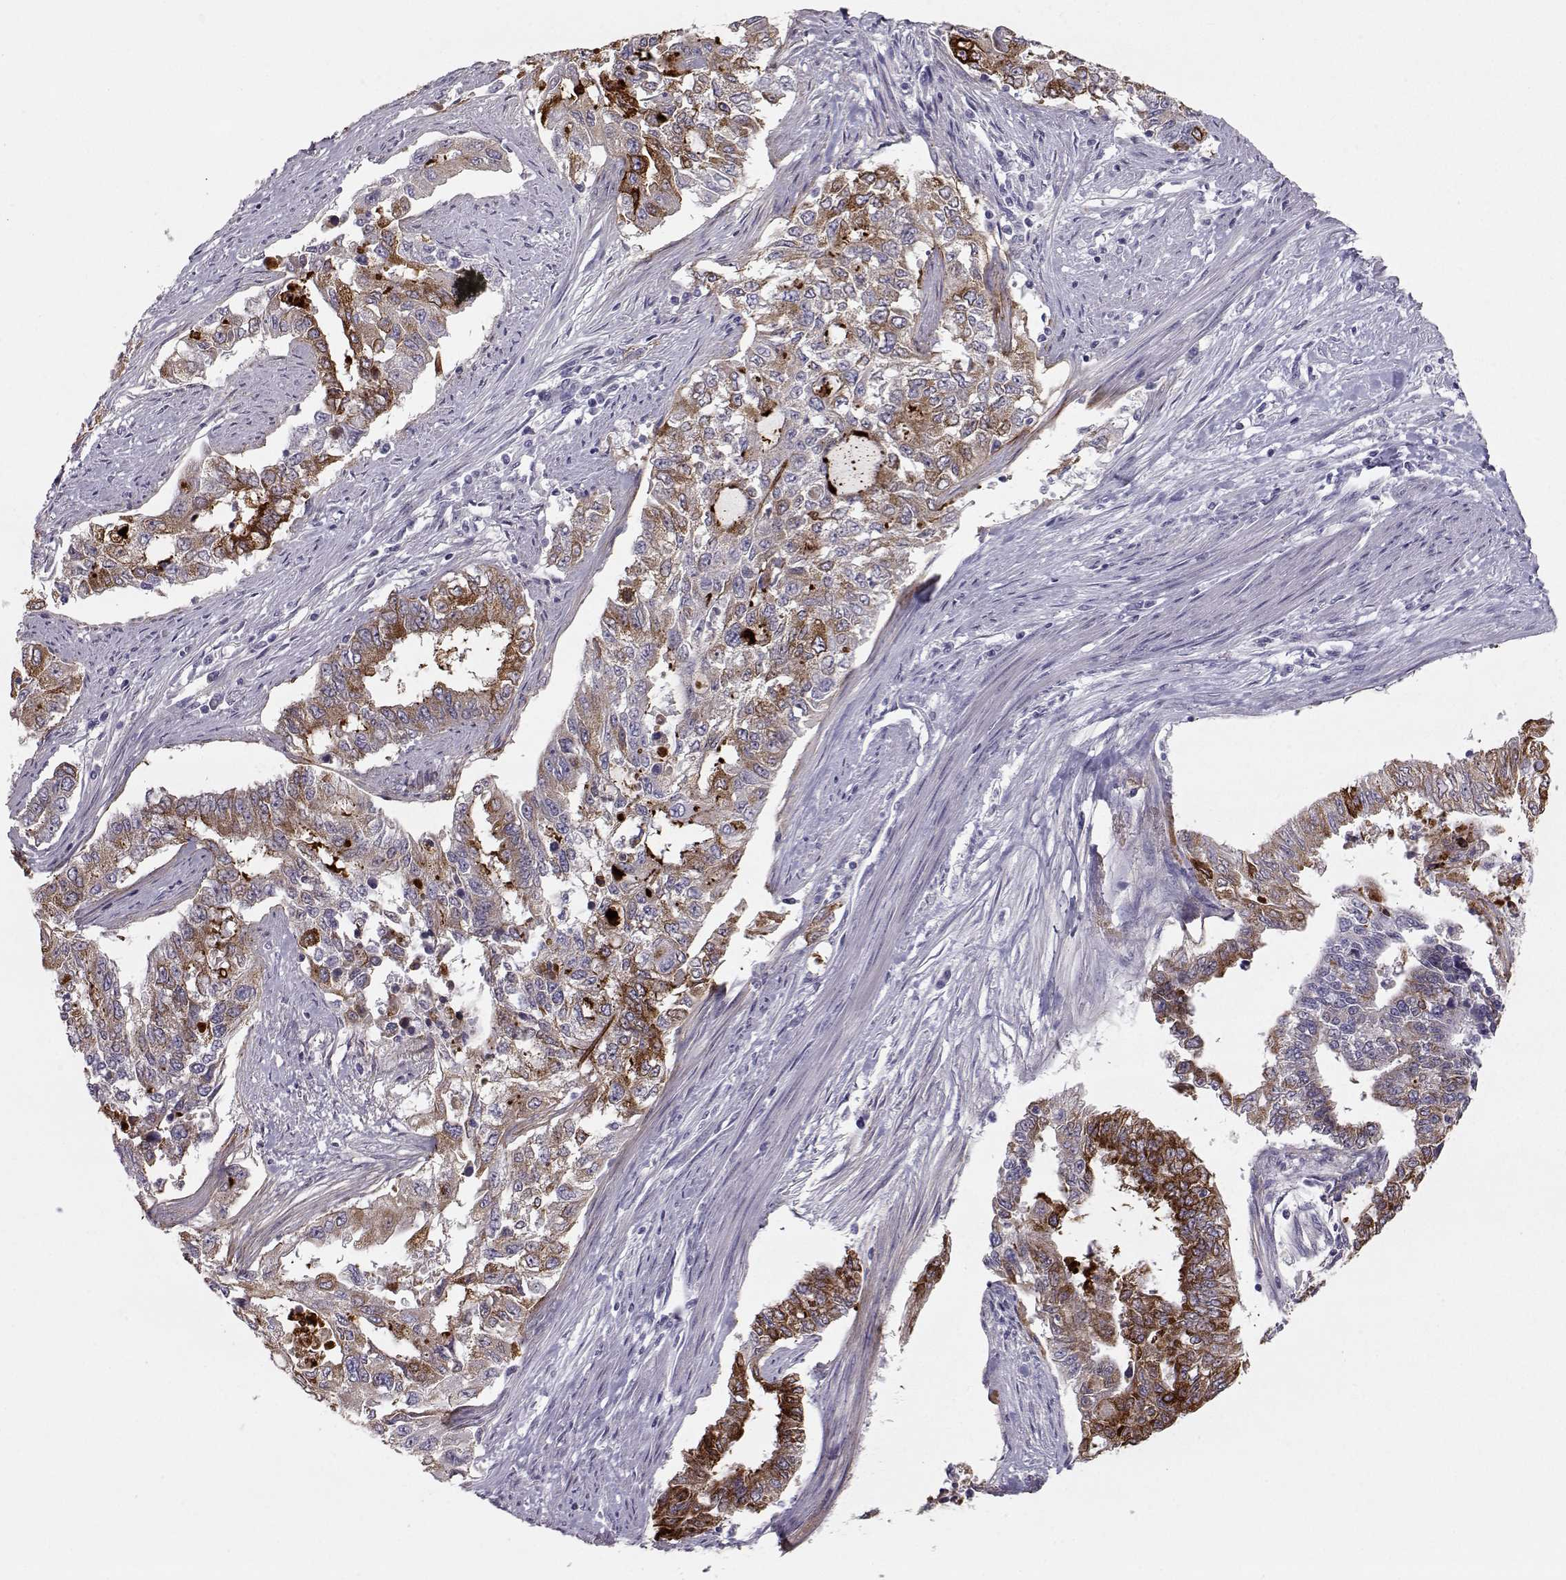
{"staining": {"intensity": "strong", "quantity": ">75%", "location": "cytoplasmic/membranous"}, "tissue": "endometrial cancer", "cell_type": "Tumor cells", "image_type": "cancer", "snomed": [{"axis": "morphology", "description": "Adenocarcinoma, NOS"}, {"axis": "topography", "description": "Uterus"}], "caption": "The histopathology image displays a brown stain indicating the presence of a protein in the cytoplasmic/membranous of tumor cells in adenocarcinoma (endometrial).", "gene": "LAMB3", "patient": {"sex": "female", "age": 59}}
++++++++
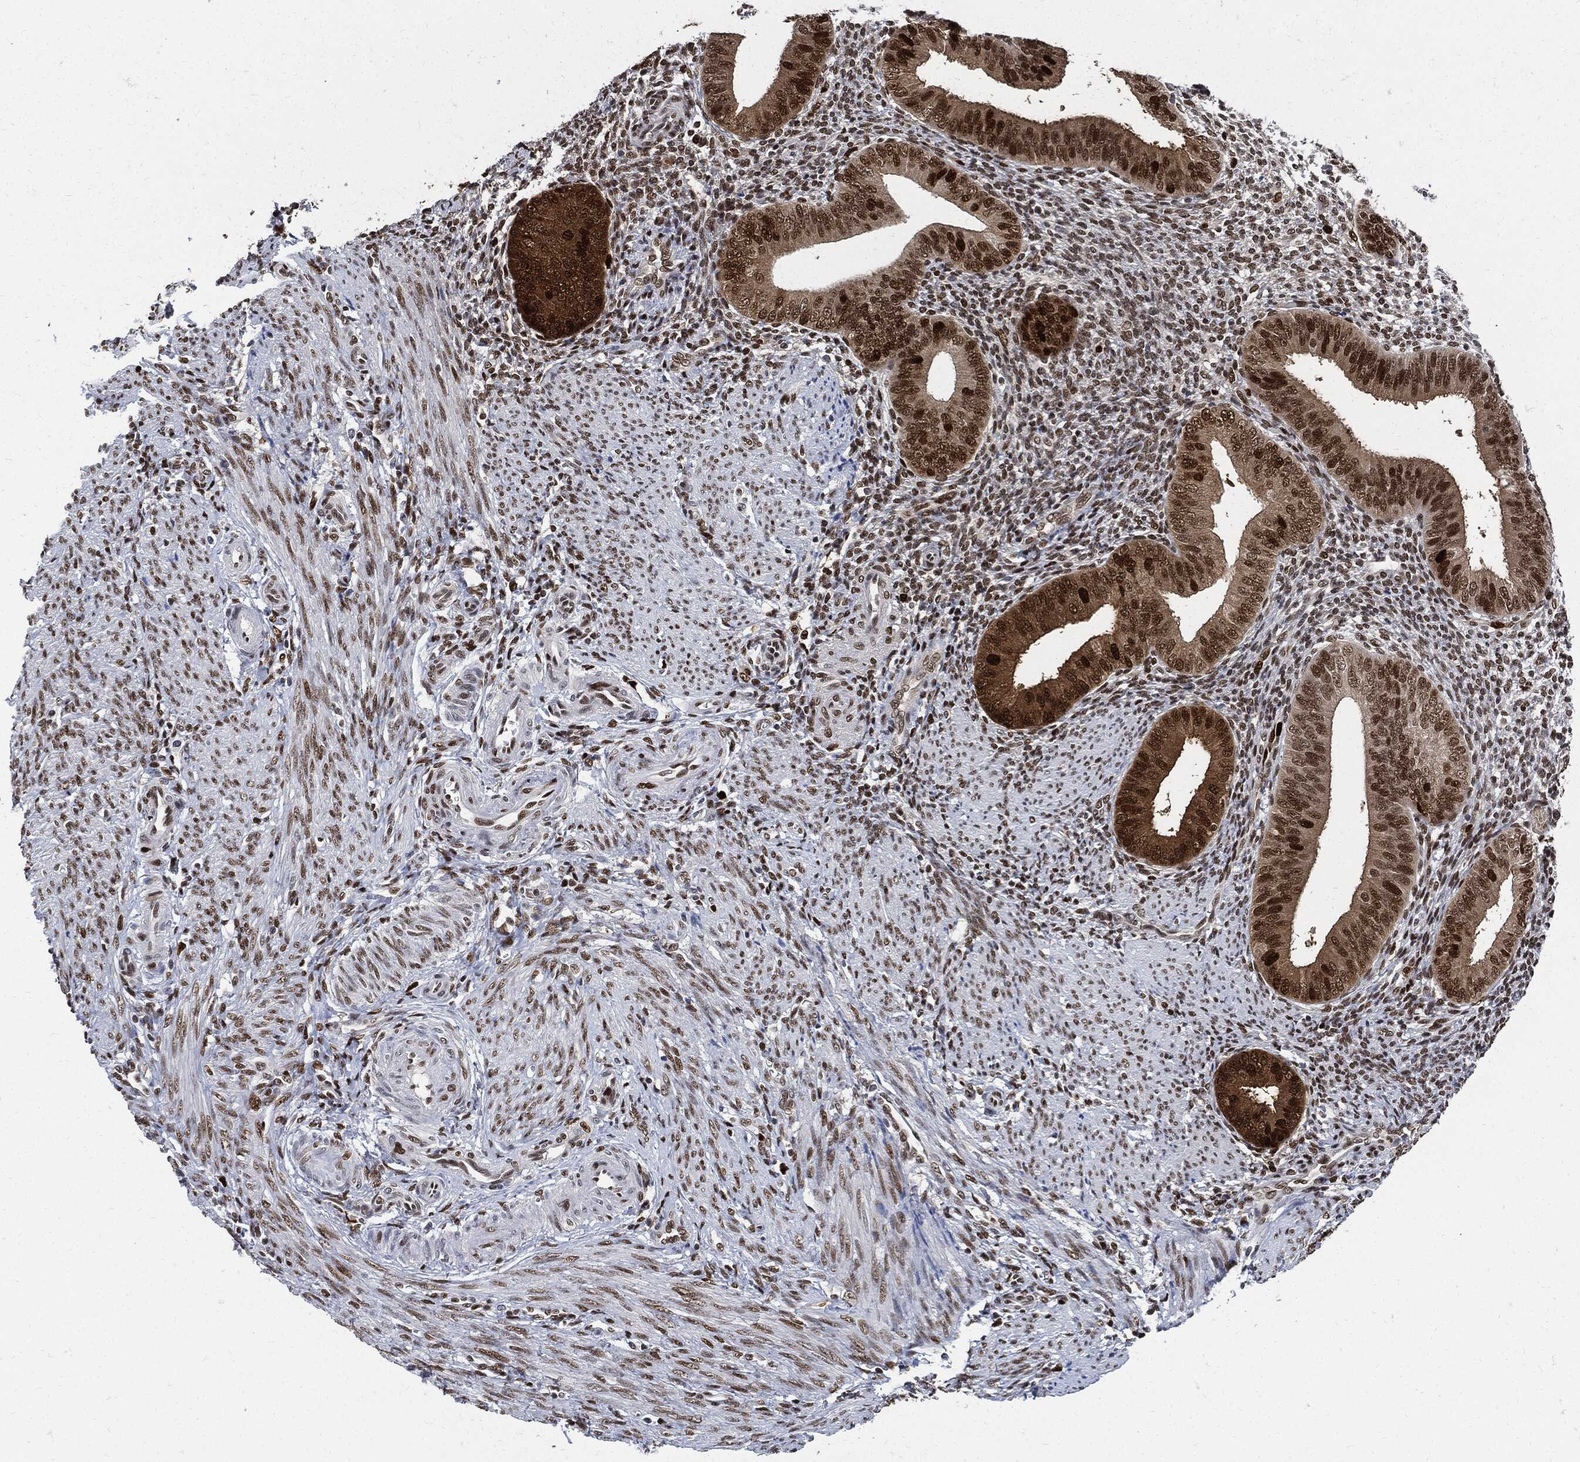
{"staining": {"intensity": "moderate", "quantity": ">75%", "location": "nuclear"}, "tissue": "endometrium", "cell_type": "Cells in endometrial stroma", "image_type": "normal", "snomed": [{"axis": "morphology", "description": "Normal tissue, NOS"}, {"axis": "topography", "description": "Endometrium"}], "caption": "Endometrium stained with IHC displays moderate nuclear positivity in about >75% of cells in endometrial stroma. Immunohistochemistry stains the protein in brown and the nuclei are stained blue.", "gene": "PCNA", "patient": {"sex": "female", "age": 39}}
++++++++
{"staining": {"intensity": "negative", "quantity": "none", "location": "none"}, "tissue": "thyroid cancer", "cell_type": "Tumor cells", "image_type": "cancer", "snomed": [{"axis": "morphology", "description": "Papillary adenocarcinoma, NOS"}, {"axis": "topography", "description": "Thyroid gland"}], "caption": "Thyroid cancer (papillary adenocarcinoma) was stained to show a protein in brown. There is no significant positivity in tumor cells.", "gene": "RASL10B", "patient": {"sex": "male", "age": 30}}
++++++++
** Work task **
Your answer should reproduce each line of the listing that holds the word "adenocarcinoma".

** Answer for this exercise **
{"staining": {"intensity": "strong", "quantity": ">75%", "location": "cytoplasmic/membranous"}, "tissue": "endometrial cancer", "cell_type": "Tumor cells", "image_type": "cancer", "snomed": [{"axis": "morphology", "description": "Adenocarcinoma, NOS"}, {"axis": "topography", "description": "Uterus"}], "caption": "The histopathology image displays a brown stain indicating the presence of a protein in the cytoplasmic/membranous of tumor cells in adenocarcinoma (endometrial).", "gene": "LAMB3", "patient": {"sex": "female", "age": 59}}
{"staining": {"intensity": "negative", "quantity": "none", "location": "none"}, "tissue": "thyroid cancer", "cell_type": "Tumor cells", "image_type": "cancer", "snomed": [{"axis": "morphology", "description": "Papillary adenocarcinoma, NOS"}, {"axis": "topography", "description": "Thyroid gland"}], "caption": "Thyroid cancer (papillary adenocarcinoma) was stained to show a protein in brown. There is no significant positivity in tumor cells.", "gene": "RASL10B", "patient": {"sex": "male", "age": 30}}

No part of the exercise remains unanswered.